Supprimer l’ISF n’a pas effacé la fiscalité sur les grandes fortunes immobilières. Au contraire, l’IFI, impôt sur la fortune immobilière, a changé la donne depuis 2018, en replaçant la propriété et la détention d’actifs bâtis au cœur des débats fiscaux. Désormais, ce n’est plus l’ensemble du patrimoine qui est scruté à la loupe, mais bien sa composante immobilière, dans toutes ses ramifications.
Quels sont les actifs à considérer dans le calcul de l’IFI ?
Avant de détailler les différents actifs concernés par l’IFI, il faut bien cerner les modes de détention que l’administration fiscale prend en compte. Les biens immobiliers retenus pour le calcul de l’IFI regroupent plusieurs cas de figure :
- Les biens possédés directement par le contribuable
- Les locations meublées non professionnelles, aussi appelées LMNP
- Les parts de SCI soumises à l’impôt sur le revenu (SCI à l’IR)
À l’inverse, certains biens échappent à l’IFI. Les parts de SCI à l’impôt sur les sociétés (SCI à l’IS) ne sont pas intégrées dans l’assiette de l’IFI. Même chose pour la location meublée professionnelle (LMP) et les biens immobiliers détenus dans le cadre d’une activité professionnelle, par exemple dans la restauration, le commerce ou l’hôtellerie. Si la propriété immobilière est liée à une société d’exploitation, elle sort du radar de l’IFI.
Le patrimoine immobilier entrant dans le calcul de l’IFI
Pour calculer son IFI 2023, il faut d’abord retenir un seuil : l’obligation de déclaration démarre à 1,3 million d’euros de patrimoine immobilier. Mais le calcul de l’impôt s’applique, lui, dès que la valeur nette atteint 800 000 euros. Au-delà, un barème progressif entre en jeu. Plus la fortune immobilière grimpe, plus le taux d’imposition s’élève par tranche.
Lorsque vous déclarez vos biens, c’est leur valeur vénale qui compte. Autrement dit, la valeur estimée au prix du marché, au 1er janvier de l’année concernée. Ce n’est pas le prix d’achat ni la valeur d’assurance, mais bien ce qu’un acheteur serait prêt à payer. Cette estimation doit être la plus honnête possible, car elle peut faire l’objet de contrôles.
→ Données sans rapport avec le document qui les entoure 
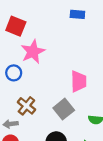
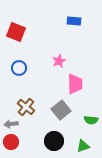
pink star: (33, 52) -> (59, 61), moved, size x0.6
blue circle: (14, 73) -> (19, 68), moved

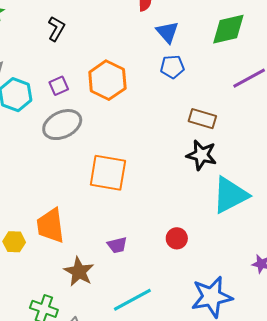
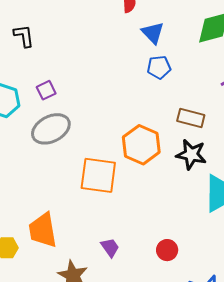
black L-shape: (56, 29) -> (24, 36), moved, turned -35
orange hexagon: (107, 80) -> (141, 145), moved
red circle: (177, 238) -> (167, 250), moved
purple trapezoid: (117, 245) -> (110, 247), turned -110

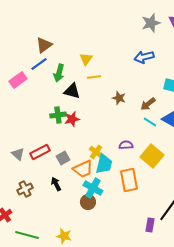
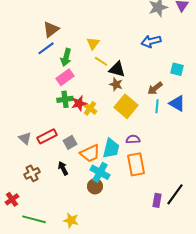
yellow line: (94, 77) -> (101, 61), turned 40
pink rectangle: (18, 80) -> (65, 77), moved
black triangle: (72, 91) -> (117, 69), moved
brown star: (119, 98) -> (116, 84), moved
cyan line: (150, 122) -> (157, 106), turned 64
purple semicircle: (126, 145) -> (133, 139), moved
yellow cross: (96, 152) -> (90, 108), moved
yellow square: (152, 156) -> (126, 106), moved
purple rectangle: (150, 225) -> (157, 200), moved

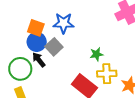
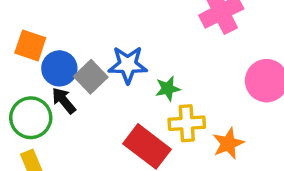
blue star: (64, 23) -> (128, 65), moved
orange square: (36, 28) -> (30, 45), moved

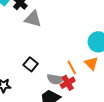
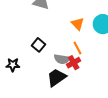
orange triangle: (91, 63) -> (78, 24), moved

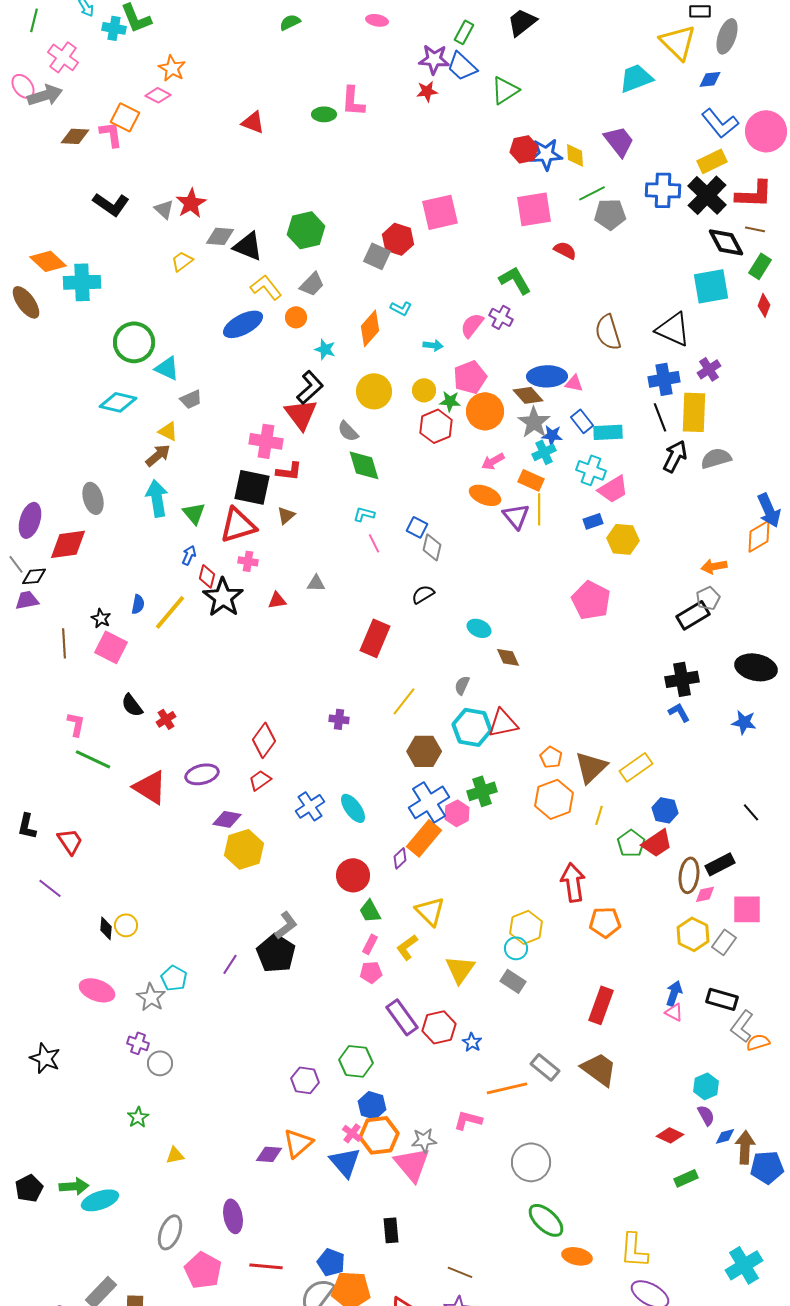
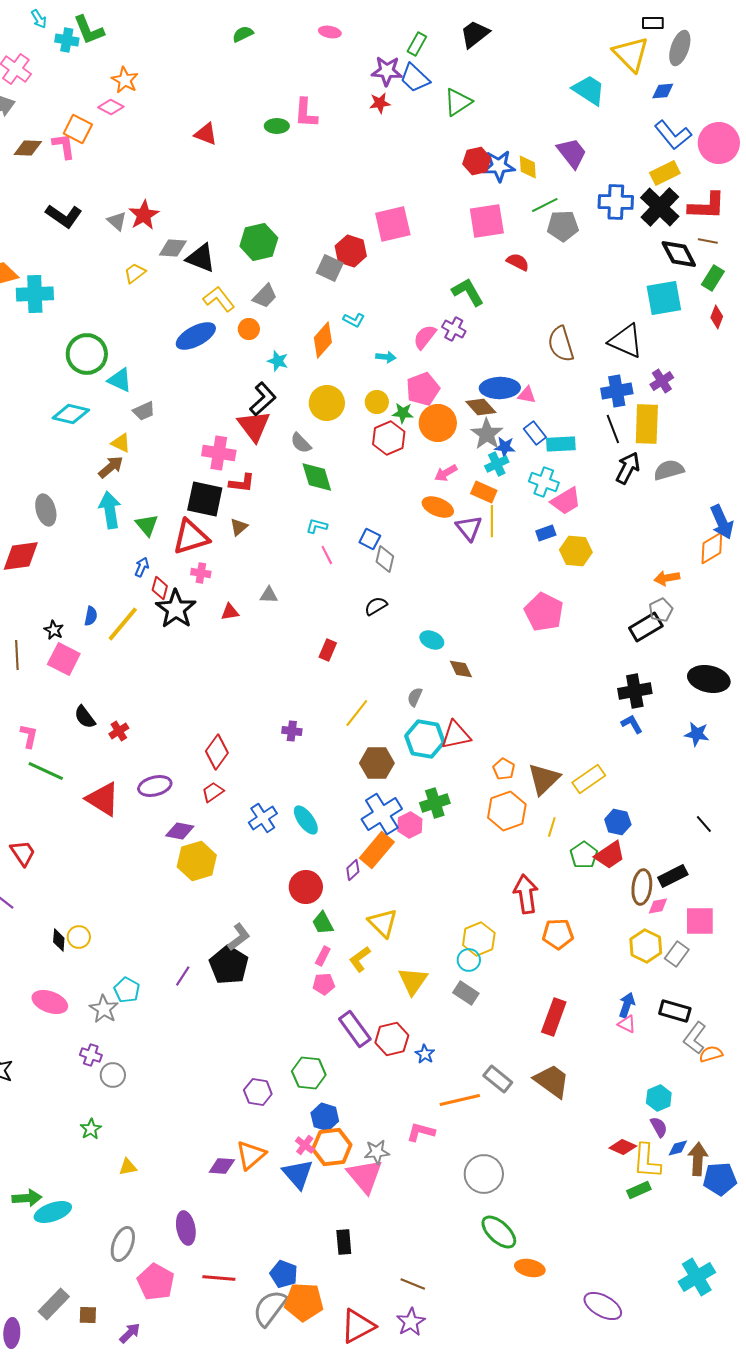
cyan trapezoid: (636, 78) -> (589, 90), turned 54
red rectangle: (375, 638) -> (328, 650), size x0.6
yellow L-shape: (634, 1250) -> (647, 1161), moved

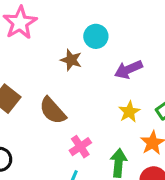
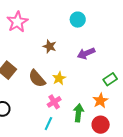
cyan circle: (96, 36) -> (78, 20), moved
yellow star: (129, 112) -> (59, 78), moved

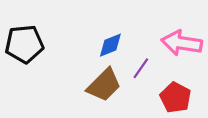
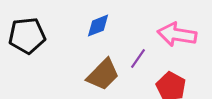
blue diamond: (110, 45) -> (98, 26), moved

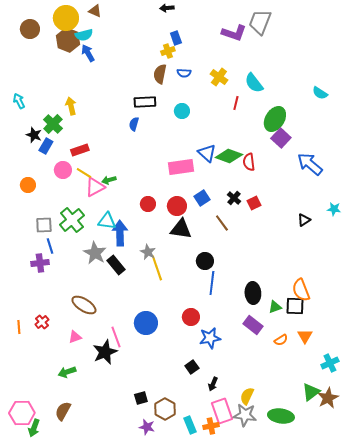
Le lieu de résidence fiscale influence aussi le champ d’application de l’IFI. Si vous habitez en France, l’impôt s’applique sur la totalité de vos biens détenus en direct, qu’ils soient situés en France ou à l’étranger. Un résident fiscal étranger, en revanche, ne sera taxé que sur ses biens localisés en France, à condition de dépasser le seuil fixé. Attention, les conventions fiscales signées entre la France et d’autres pays peuvent modifier ces règles.
Certains biens bénéficient d’abattements lors de la déclaration, ce qui réduit le montant final à payer. Voici les actifs concernés :
- Résidence principale (abattement de 30 % sur sa valeur)
- Résidences secondaires
- Biens locatifs
- Places de parking
- Caves
- Terrains à bâtir
- Terres agricoles
- Immeubles en construction
- Bois, forêts et regroupements forestiers
- Biens ruraux loués à long terme
- Parts de Groupements Fonciers Agricoles (GFA) et de Groupements Fonciers Forestiers (GAF)
Chaque catégorie répond à des règles précises pour la valorisation et les abattements. Par exemple, la résidence principale bénéficie d’un abattement forfaitaire, tandis que la résidence secondaire est prise en compte pour sa valeur totale. Les terres agricoles ou les forêts voient, elles aussi, leur valeur atténuée grâce à des dispositifs spécifiques, à condition de respecter certains critères.
En somme, l’IFI ne s’improvise pas. Il impose une analyse détaillée de son patrimoine et une mise à jour régulière de la valeur des actifs immobiliers. Ceux qui franchissent le seuil d’imposition doivent s’armer de rigueur et de méthode. La frontière entre patrimoine taxable et biens exonérés est parfois ténue, et la déclaration mérite toute l’attention d’un propriétaire averti. Face à la complexité du dispositif, mieux vaut anticiper, évaluer, et surveiller chaque détail. Car la fortune immobilière, en matière fiscale, ne tolère ni approximation ni oubli.